After months of passing on costs to customers, the US group said weakening demand could cut its profits by more than a third this quarter, compared with analyst expectations. Aluminium prices, along with other metals, have plunged in recent weeks as demand from China cooled and speculators unwound long positions.
Alcoa is always the first constituent of Dow Jones Industrial Average to report quarterly earnings and is often seen as an early indicator of wider confidence in corporate America.
Its shares fell 6 per cent in after-hours trading yesterday as management warned that income from continuing operations would be between 27 and 31 cents a share, against Wall St consensus forecasts of 43 cents a share.
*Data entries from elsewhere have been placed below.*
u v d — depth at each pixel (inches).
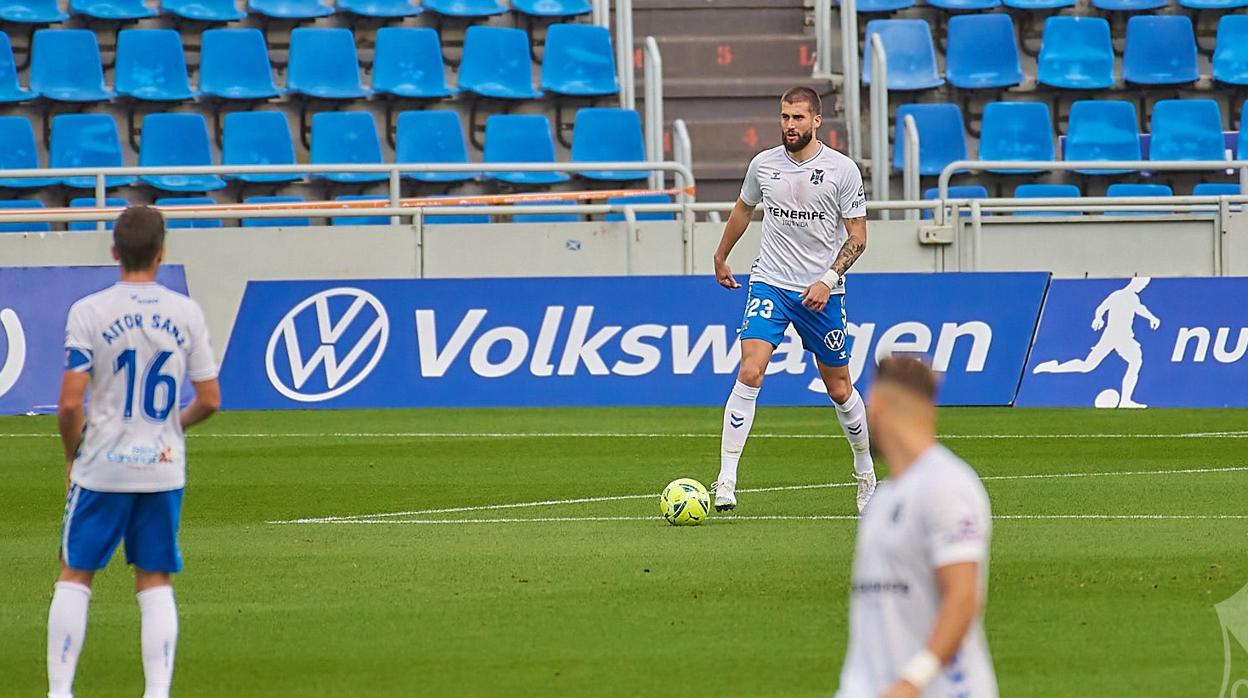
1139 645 860.0
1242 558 1096.2
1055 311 2122.3
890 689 469.4
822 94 2896.2
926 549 481.4
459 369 2102.6
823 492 1439.5
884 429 498.9
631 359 2105.1
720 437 1830.7
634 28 2989.7
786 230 1293.1
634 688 790.5
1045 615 930.7
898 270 2230.6
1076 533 1203.2
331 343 2107.5
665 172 2751.0
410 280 2110.0
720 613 950.4
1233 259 2261.3
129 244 755.4
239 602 995.9
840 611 953.5
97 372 745.0
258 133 2642.7
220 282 2166.6
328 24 2893.7
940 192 2225.6
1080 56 2933.1
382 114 2800.2
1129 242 2260.1
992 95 2952.8
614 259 2226.9
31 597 1031.0
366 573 1084.5
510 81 2812.5
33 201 2578.7
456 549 1169.4
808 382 2121.1
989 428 1902.1
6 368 2073.1
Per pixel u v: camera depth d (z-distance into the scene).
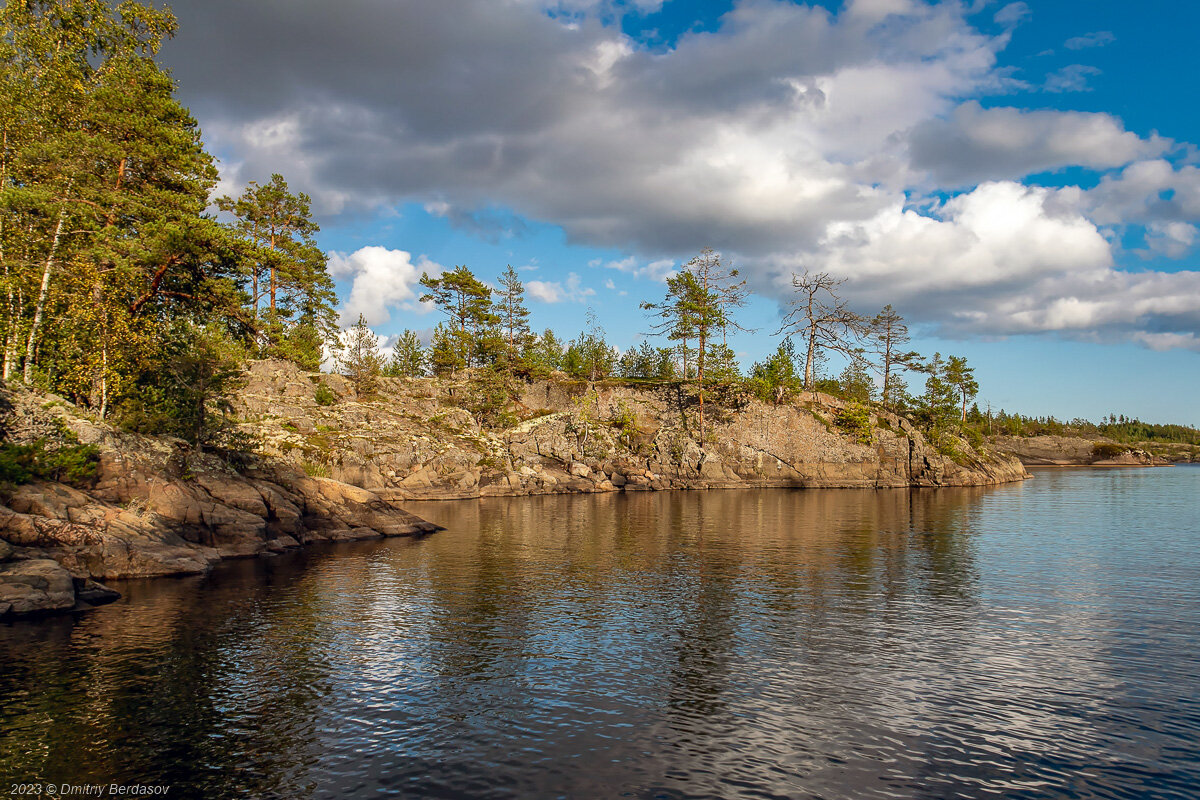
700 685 15.15
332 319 81.75
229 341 42.38
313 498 40.12
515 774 10.98
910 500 67.69
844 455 92.75
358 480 60.62
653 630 19.58
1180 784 10.78
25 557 22.94
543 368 104.81
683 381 102.81
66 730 12.64
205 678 15.50
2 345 34.72
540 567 29.80
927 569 29.11
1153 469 154.50
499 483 72.12
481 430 81.69
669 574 28.05
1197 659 17.05
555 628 19.81
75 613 21.47
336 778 10.88
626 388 100.94
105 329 36.16
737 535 40.44
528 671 16.05
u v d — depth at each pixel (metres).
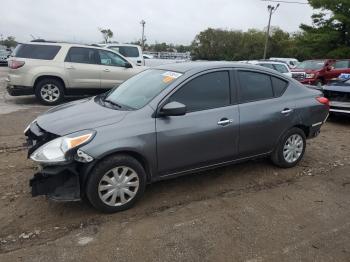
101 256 3.30
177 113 4.07
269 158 5.66
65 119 4.14
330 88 9.20
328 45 33.72
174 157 4.30
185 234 3.68
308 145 6.99
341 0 31.81
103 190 3.92
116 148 3.84
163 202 4.36
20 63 10.20
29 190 4.55
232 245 3.51
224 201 4.43
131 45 16.17
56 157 3.67
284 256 3.37
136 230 3.73
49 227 3.75
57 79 10.59
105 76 11.07
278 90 5.28
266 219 4.02
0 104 10.55
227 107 4.68
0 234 3.61
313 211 4.24
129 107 4.32
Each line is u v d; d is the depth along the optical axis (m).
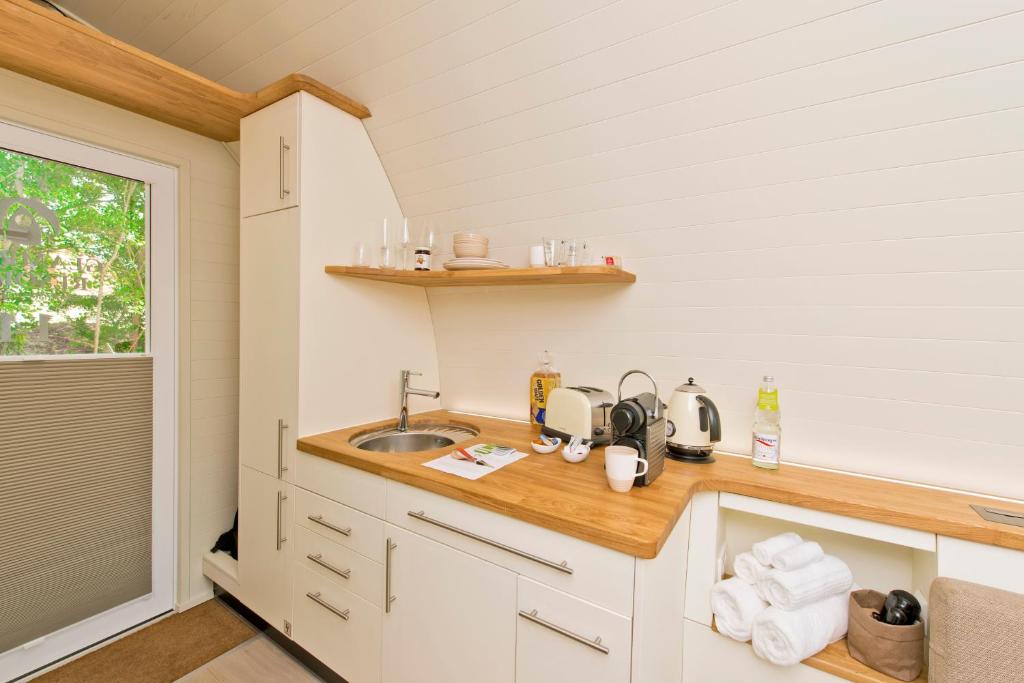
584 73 1.27
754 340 1.41
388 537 1.36
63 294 1.69
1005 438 1.12
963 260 1.05
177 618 1.98
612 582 0.93
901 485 1.24
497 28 1.28
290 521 1.67
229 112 1.79
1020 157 0.93
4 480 1.55
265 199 1.72
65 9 1.68
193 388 2.07
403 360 2.08
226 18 1.57
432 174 1.80
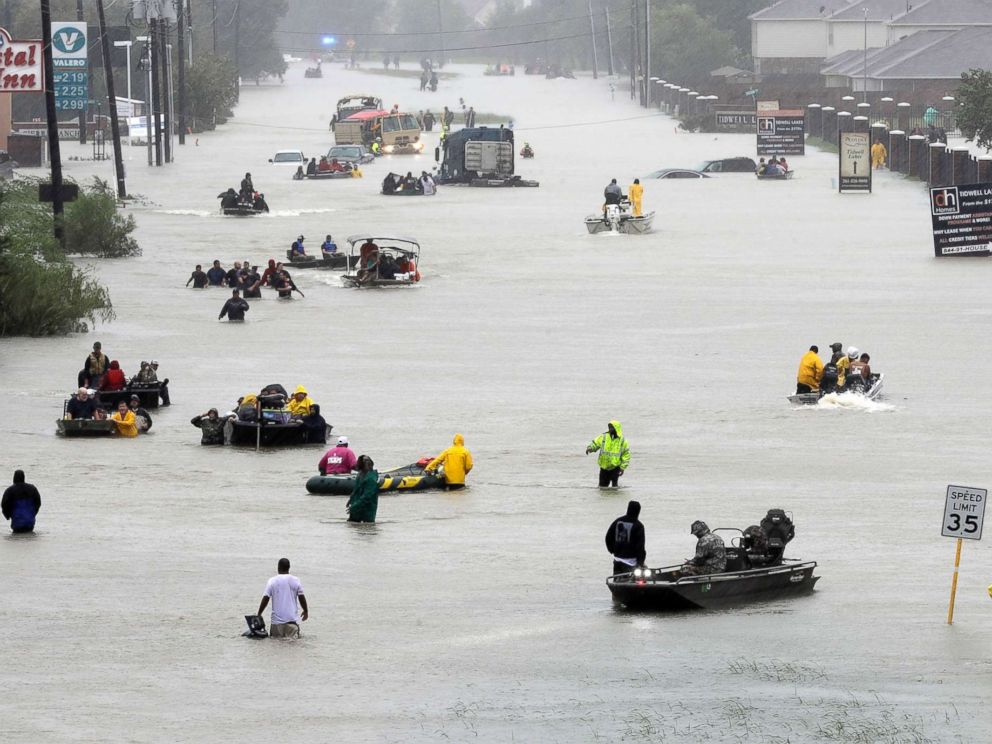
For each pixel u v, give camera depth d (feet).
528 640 166.50
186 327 416.05
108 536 215.72
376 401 320.29
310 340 397.60
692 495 242.37
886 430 294.05
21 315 396.57
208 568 197.88
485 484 252.42
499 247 590.55
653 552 203.62
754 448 279.28
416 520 227.61
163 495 242.78
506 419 303.68
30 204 499.92
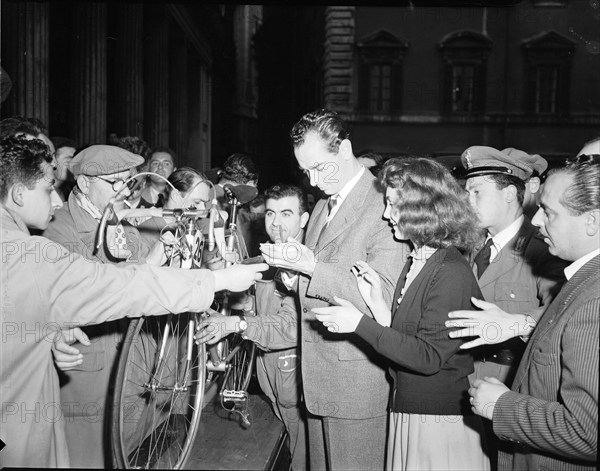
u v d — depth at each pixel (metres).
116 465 1.85
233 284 1.91
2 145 1.86
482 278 2.49
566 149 19.14
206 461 2.04
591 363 1.50
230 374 2.67
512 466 1.91
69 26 8.54
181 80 17.72
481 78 19.20
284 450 2.33
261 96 30.97
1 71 3.05
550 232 1.75
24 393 1.76
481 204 2.46
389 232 2.22
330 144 2.20
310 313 2.29
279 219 2.75
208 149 22.86
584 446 1.51
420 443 1.97
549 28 18.91
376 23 19.31
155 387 2.14
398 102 19.39
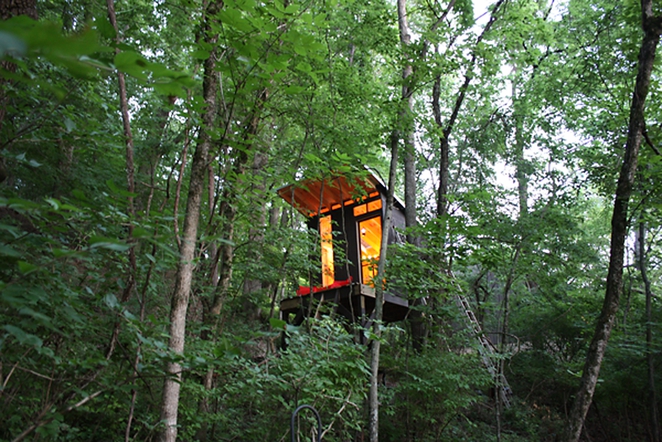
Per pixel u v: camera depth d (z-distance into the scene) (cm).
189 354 271
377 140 777
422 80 761
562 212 1259
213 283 772
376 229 1152
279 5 329
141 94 823
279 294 1237
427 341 827
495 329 1334
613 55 1093
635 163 633
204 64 428
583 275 1265
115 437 469
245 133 478
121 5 828
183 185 835
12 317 264
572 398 1163
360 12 883
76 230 293
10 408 299
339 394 530
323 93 718
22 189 668
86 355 331
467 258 797
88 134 320
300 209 1220
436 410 767
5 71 139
Alain Belda, Alcoa's chairman and chief executive, said: "This quarter, we are squeezed between a weaker upstream pricing environment and significantly higher energy and input costs. We continue to face challenges from escalating costs in energy and raw materials."
Mr Belda has already been shedding workers and closing plants to preserve profit margins.
During the third quarter, aluminium prices on the London Metal Exchange fell $80 per metric ton, and there was an additional $40 per metric ton fall in the premium for delivery to the US Mid-West.
While metal prices have strengthened recently, particularly on fears of hurricane disruption, that will be reflected in the fourth quarter.
The company also blamed seasonal weakness in Europe and the automotive industry for its problems. Aluminium is one of the most energy-intensive industries and has been hit hard by rising natural gas and electricity prices.
Until recently energy-intensive industries such as metals and chemicals have been able to pass on their costs due to strong global demand.
Last quarter for example, Alcoa, boasted its best sales and profits of $473m, or 54 cents per share. But there are increasing signs that this commodity boom may have come to an end.
Last week, the nickel price fell 7 per cent in a day. Apart from copper, many other base metals have also fallen from multi-year highs of earlier this year - with nickel and tin down a quarter and a third respectively.